_TESTO FORNITO_
15 Apr, 2026 - 12:32

Perché il Comune di Cosenza ha tolto lo stadio Marulla al Cosenza Calcio

Perché il Comune di Cosenza ha tolto lo stadio Marulla al Cosenza Calcio

Dopo anni di utilizzo continuativo dello storico Stadio San Vito-Gigi Marulla, il rapporto tra il Cosenza Calcio e il Comune di Cosenza è arrivato a un punto di rottura. La decisione di bloccare il nulla osta, da parte del sindaco e della sua giunta, per l’utilizzo dell’impianto non rappresenta un semplice passaggio burocratico, ma l’esito di una serie di tensioni amministrative, tecniche ed economiche che si sono accumulate nel tempo.

Di fatto, la gestione dello stadio è diventata oggetto di forte conflitto tra le parti, con il Comune che ha scelto di intervenire per ridefinire regole, responsabilità e modalità d’uso della struttura.

_DATI DI PARTENZA_
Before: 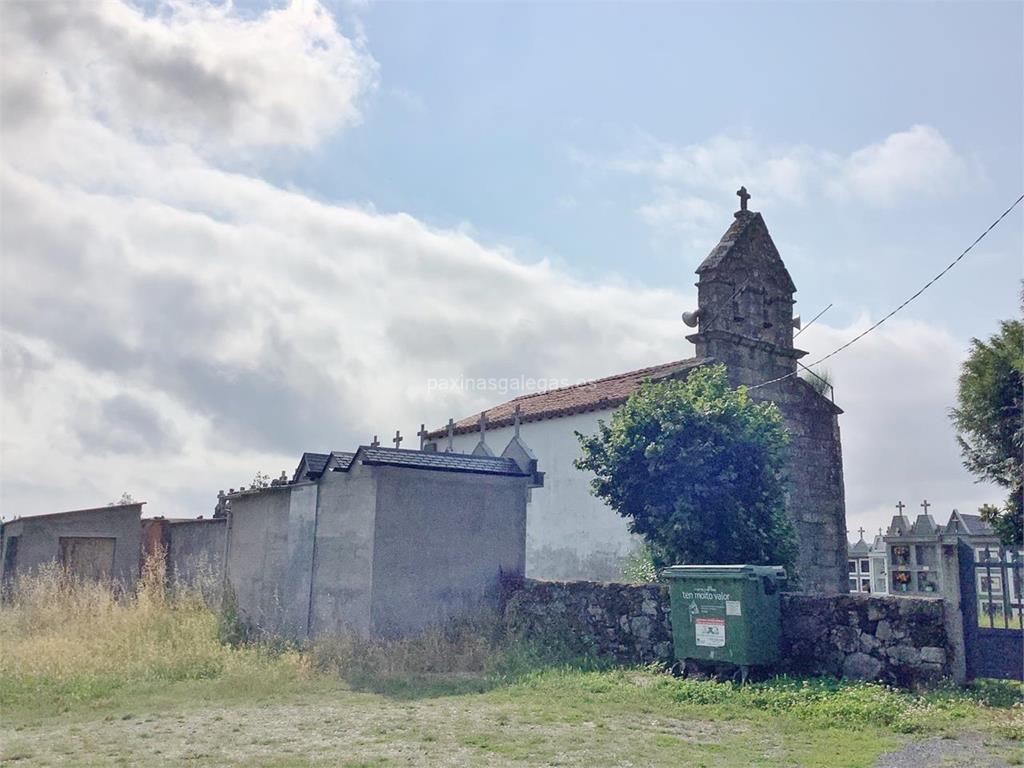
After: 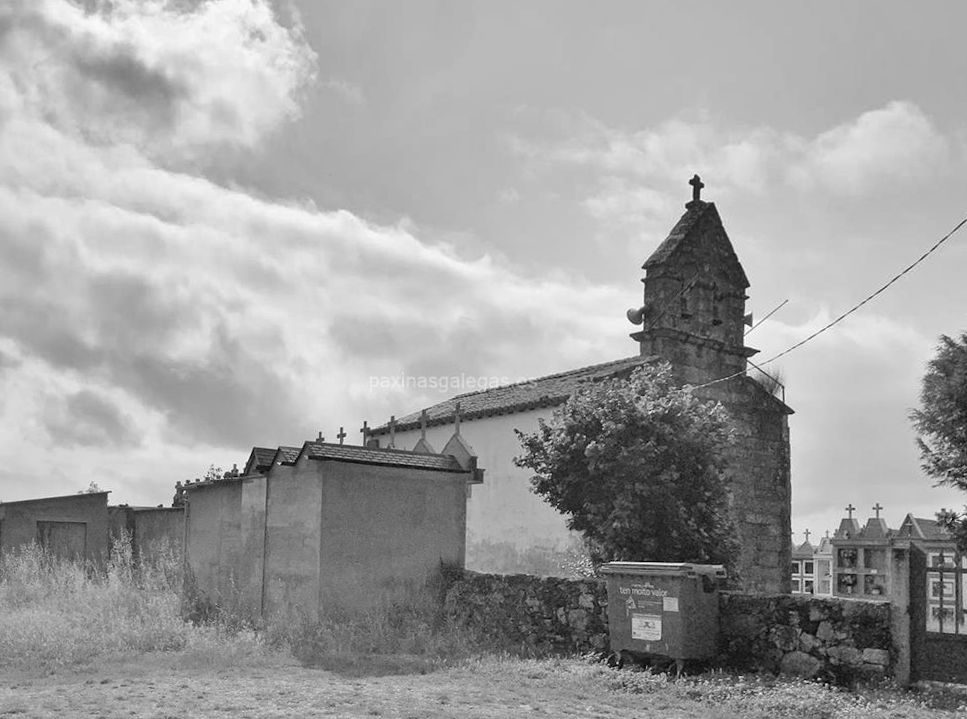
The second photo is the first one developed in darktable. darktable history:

_COSA SI CHIEDE_
Ricopia senza alcuna modifica il passo dell'articolo sullo stadio Marulla che va da "15 Apr, 2026" a "d’uso della struttura.".

_SPAZIO RISPOSTA_
15 Apr, 2026 - 12:32

Perché il Comune di Cosenza ha tolto lo stadio Marulla al Cosenza Calcio

Perché il Comune di Cosenza ha tolto lo stadio Marulla al Cosenza Calcio

Dopo anni di utilizzo continuativo dello storico Stadio San Vito-Gigi Marulla, il rapporto tra il Cosenza Calcio e il Comune di Cosenza è arrivato a un punto di rottura. La decisione di bloccare il nulla osta, da parte del sindaco e della sua giunta, per l’utilizzo dell’impianto non rappresenta un semplice passaggio burocratico, ma l’esito di una serie di tensioni amministrative, tecniche ed economiche che si sono accumulate nel tempo.

Di fatto, la gestione dello stadio è diventata oggetto di forte conflitto tra le parti, con il Comune che ha scelto di intervenire per ridefinire regole, responsabilità e modalità d’uso della struttura.